(Beginning of RECORD EXTRACTS)
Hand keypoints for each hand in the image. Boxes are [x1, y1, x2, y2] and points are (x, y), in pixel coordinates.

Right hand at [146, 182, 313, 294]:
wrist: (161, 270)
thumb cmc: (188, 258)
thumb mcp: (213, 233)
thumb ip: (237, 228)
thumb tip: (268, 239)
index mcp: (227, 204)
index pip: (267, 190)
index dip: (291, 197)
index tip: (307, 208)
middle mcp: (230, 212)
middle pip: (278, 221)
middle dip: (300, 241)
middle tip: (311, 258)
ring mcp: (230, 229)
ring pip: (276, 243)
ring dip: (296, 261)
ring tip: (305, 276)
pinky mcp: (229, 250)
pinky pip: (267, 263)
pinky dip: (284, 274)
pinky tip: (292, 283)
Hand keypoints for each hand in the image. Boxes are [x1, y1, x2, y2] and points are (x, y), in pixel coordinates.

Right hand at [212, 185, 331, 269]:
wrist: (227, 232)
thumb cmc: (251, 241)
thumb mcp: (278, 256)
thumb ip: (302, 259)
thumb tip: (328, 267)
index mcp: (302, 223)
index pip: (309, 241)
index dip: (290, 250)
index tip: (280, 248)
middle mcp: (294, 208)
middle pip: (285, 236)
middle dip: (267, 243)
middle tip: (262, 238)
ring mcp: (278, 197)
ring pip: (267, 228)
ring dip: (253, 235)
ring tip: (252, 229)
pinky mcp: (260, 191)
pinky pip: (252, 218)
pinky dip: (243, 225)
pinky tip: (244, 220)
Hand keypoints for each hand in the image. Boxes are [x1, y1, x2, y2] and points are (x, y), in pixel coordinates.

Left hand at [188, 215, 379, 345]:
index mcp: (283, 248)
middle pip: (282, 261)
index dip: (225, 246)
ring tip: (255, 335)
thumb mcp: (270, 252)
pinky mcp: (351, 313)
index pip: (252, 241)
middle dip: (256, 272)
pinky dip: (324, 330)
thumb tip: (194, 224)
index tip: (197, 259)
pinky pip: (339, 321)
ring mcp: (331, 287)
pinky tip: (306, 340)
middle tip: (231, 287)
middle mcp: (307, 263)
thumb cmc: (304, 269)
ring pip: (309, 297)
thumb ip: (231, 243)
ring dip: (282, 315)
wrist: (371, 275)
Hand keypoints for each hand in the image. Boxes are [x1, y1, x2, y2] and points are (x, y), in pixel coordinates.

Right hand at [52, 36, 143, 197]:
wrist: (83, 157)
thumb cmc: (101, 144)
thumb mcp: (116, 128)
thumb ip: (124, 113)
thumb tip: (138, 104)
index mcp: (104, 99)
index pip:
(End of RECORD EXTRACTS)
(Beginning of RECORD EXTRACTS)
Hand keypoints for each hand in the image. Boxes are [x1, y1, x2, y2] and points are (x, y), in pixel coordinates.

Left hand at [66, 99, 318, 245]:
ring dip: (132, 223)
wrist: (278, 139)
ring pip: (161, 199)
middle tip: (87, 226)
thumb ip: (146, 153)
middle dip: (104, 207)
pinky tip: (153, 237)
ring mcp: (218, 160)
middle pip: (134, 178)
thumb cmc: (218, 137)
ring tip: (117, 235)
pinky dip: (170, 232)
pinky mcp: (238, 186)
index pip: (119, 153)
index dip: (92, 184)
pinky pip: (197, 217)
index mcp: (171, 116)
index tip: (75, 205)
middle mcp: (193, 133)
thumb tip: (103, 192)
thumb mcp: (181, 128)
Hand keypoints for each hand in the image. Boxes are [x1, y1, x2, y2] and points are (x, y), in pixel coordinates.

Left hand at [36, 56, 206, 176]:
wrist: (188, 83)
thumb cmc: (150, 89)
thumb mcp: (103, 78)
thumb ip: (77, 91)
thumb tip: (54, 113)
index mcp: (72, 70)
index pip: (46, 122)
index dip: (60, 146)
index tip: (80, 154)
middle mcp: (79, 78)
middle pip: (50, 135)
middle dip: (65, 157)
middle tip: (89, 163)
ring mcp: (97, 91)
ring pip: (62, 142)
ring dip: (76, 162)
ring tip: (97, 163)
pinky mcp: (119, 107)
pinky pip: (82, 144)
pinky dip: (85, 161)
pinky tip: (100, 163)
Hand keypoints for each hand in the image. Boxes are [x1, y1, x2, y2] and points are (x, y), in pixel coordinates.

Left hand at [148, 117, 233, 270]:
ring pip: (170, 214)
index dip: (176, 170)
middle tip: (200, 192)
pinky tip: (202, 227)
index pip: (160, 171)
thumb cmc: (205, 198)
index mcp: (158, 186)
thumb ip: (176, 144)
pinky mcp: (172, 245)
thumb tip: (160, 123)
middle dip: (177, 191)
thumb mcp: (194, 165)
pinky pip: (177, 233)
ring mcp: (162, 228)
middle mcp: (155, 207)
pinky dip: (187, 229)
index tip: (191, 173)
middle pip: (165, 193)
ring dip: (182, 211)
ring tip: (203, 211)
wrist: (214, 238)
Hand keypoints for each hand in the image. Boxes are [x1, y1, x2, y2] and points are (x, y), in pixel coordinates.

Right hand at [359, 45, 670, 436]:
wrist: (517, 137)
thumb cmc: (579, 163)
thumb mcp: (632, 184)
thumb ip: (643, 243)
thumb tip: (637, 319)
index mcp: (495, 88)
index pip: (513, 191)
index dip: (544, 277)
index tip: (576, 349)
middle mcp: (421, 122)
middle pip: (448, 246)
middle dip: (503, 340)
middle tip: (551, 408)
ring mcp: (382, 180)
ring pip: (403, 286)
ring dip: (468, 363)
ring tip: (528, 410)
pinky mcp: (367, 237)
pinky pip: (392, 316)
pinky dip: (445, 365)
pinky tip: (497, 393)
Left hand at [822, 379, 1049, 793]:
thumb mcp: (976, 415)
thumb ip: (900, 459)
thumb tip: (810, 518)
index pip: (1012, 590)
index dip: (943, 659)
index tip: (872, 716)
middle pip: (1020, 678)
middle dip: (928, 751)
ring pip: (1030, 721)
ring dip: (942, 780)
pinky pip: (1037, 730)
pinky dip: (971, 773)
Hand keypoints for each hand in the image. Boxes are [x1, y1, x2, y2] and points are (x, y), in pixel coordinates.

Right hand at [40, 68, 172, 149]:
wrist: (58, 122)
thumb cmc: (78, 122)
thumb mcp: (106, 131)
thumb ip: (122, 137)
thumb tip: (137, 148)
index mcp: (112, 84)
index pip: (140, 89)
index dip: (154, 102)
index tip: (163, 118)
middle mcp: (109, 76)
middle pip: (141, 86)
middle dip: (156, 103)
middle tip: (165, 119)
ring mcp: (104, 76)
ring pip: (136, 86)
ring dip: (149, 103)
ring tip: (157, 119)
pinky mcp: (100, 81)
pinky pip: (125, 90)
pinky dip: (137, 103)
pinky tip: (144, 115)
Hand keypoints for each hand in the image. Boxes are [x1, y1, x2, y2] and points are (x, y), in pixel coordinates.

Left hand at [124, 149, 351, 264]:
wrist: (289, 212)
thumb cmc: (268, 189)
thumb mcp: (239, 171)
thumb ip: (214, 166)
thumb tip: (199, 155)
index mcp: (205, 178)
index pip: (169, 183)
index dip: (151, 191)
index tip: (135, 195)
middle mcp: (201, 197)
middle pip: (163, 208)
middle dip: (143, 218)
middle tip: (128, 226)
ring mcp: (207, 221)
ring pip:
(End of RECORD EXTRACTS)
All that belongs in your answer is the stretch of entries above from the line with "thumb ip: (146, 153)" through the line with "thumb ip: (643, 243)", printed exactly.

thumb ip: (146, 153)
middle dip: (104, 207)
pinky tip: (153, 237)
ring mcp: (218, 160)
middle pip: (134, 178)
thumb cmc: (218, 137)
ring tip: (117, 235)
pinky dip: (170, 232)
pinky mcp: (238, 186)
index pip: (119, 153)
index dip: (92, 184)
pinky pip: (197, 217)
index mcp: (171, 116)
index tip: (75, 205)
middle mcp: (193, 133)
thumb tip: (103, 192)
thumb mcp: (181, 128)
Hand keypoints for each hand in the image. Boxes are [x1, y1, x2, y2] and points are (x, y), in pixel coordinates.

Left hand at [36, 56, 206, 176]:
wrist: (188, 83)
thumb cmc: (150, 89)
thumb mcp: (103, 78)
thumb ip: (77, 91)
thumb tip: (54, 113)
index mcp: (72, 70)
index pip: (46, 122)
index dip: (60, 146)
index tip: (80, 154)
middle mcp: (79, 78)
middle pip: (50, 135)
middle dip: (65, 157)
middle tip: (89, 163)
ring mcp: (97, 91)
ring pip: (62, 142)
ring dip: (76, 162)
ring tip: (97, 163)
pinky mcp: (119, 107)
pinky pip: (82, 144)
pinky dip: (85, 161)
pinky tip: (100, 163)
Hand keypoints for each hand in the image. Boxes are [x1, y1, x2, y2] and points are (x, y), in pixel coordinates.

Left hand at [148, 117, 233, 270]:
ring pip: (170, 214)
index dip: (176, 170)
middle tip: (200, 192)
pinky tip: (202, 227)
index pip: (160, 171)
thumb cmc: (205, 198)
index mcp: (158, 186)
thumb ip: (176, 144)
pinky mcp: (172, 245)
thumb tip: (160, 123)
middle dip: (177, 191)
thumb mcp: (194, 165)
pinky pip: (177, 233)
ring mcp: (162, 228)
middle mcp: (155, 207)
pinky dip: (187, 229)
index tip: (191, 173)
middle pip: (165, 193)
ring dip: (182, 211)
ring tip: (203, 211)
wrist: (214, 238)
Hand keypoints for each hand in the image. Boxes are [x1, y1, x2, y2] and points are (x, y), in pixel coordinates.

Right hand at [359, 45, 670, 436]:
wrist: (517, 137)
thumb cmc: (579, 163)
thumb mcp: (632, 184)
thumb ip: (643, 243)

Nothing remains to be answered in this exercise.